La recherche de la Réserve Fédérale américaine, citée par AutoFaceless.ai, mesure quant à elle un gain de 5,4 % du temps de travail en moyenne sur l'ensemble des utilisateurs d'IA générative — soit 2,2 heures par semaine pour un poste à 40 heures. Ces gains sont réels et cumulables, mais ils sont concentrés chez les utilisateurs les plus fréquents : 27 % des utilisateurs réguliers gagnent plus de 9 heures par semaine, tandis que les utilisateurs occasionnels capturent peu ou pas de bénéfice.

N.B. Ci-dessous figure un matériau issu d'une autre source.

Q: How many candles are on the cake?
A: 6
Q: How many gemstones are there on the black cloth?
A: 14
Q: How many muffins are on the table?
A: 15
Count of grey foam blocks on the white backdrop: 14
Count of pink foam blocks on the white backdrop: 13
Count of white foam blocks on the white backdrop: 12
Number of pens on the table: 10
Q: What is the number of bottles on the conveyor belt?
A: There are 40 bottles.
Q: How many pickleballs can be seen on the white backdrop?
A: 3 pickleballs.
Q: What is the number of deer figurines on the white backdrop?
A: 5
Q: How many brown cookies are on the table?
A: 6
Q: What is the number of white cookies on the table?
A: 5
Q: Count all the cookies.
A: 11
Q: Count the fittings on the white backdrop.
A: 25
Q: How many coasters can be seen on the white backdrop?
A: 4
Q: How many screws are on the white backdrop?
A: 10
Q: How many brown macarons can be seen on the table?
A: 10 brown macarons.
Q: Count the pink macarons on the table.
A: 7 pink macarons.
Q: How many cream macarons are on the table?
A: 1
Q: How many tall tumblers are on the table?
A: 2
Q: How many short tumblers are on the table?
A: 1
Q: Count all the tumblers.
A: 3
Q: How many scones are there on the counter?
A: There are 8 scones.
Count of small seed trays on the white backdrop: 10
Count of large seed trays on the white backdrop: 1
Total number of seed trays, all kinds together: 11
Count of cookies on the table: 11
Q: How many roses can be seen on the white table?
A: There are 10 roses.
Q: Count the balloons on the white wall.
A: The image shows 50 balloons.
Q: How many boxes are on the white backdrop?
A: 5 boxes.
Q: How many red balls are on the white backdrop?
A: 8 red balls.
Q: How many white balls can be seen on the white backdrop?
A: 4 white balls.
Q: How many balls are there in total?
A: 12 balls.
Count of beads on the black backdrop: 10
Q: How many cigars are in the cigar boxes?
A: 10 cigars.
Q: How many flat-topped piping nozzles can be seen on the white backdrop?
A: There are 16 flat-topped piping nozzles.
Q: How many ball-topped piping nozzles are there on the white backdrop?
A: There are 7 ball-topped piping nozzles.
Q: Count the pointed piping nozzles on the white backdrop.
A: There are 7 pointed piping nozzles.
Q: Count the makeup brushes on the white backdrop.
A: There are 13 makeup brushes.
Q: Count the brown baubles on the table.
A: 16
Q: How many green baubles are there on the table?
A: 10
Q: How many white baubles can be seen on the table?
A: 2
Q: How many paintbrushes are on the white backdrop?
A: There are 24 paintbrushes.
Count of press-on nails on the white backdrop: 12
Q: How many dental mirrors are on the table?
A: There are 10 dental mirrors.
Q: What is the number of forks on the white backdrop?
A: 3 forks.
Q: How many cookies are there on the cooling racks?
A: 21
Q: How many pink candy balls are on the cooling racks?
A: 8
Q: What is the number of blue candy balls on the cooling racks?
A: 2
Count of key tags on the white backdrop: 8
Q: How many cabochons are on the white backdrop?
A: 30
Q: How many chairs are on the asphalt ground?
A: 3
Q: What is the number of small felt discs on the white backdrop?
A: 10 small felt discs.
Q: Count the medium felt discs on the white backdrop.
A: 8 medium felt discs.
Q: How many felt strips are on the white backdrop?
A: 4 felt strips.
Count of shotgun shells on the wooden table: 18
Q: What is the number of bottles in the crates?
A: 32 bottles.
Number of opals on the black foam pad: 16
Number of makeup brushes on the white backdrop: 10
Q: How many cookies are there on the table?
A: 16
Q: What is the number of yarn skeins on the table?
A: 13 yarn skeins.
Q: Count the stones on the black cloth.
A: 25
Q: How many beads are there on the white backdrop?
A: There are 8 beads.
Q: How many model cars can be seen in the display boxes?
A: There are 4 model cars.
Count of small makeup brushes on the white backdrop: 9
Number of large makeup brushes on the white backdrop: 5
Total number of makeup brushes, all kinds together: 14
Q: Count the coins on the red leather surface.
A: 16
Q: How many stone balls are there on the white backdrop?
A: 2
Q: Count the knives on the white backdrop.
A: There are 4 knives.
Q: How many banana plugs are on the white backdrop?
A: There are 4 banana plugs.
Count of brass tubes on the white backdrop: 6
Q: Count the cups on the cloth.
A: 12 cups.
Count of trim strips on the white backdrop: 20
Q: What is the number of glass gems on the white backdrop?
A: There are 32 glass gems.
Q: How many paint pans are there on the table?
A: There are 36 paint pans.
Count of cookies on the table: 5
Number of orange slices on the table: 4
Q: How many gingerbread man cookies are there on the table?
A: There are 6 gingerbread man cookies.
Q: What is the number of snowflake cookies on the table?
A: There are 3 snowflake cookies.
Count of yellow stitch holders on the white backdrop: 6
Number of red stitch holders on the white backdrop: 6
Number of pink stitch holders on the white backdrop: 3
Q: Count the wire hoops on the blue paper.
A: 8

Le paradoxe de confiance documenté par ManpowerGroup

ManpowerGroup apporte une dimension souvent absente des études de productivité : l'impact sur les collaborateurs eux-mêmes. Son Global Talent Barometer 2026 révèle une contradiction saisissante : l'usage régulier de l'IA a augmenté de 13 % pour atteindre 45 % des travailleurs — mais la confiance dans l'utilisation des technologies a chuté de 18 % sur la même période. 64 % des travailleurs disent vouloir rester chez leur employeur actuel pour trouver de la stabilité face à l'incertitude que génère l'IA.

Ce que cela signifie pour un dirigeant de PME

Les gains de productivité IA sont réels — mais leur ampleur dépend du contexte, de la fréquence d'usage et de la qualité de l'accompagnement. La fourchette honnête pour une PME qui déploie des outils IA de manière sérieuse et accompagnée est probablement de 5 à 15 % de gain de productivité — pas 29 %. Cela reste significatif et rentable. Mais baser un business case sur les chiffres d'un vendeur qui vend le produit étudié est méthodologiquement fragile. Les meilleures décisions se prennent avec des pilotes internes sur 60-90 jours, avec des indicateurs définis avant le démarrage.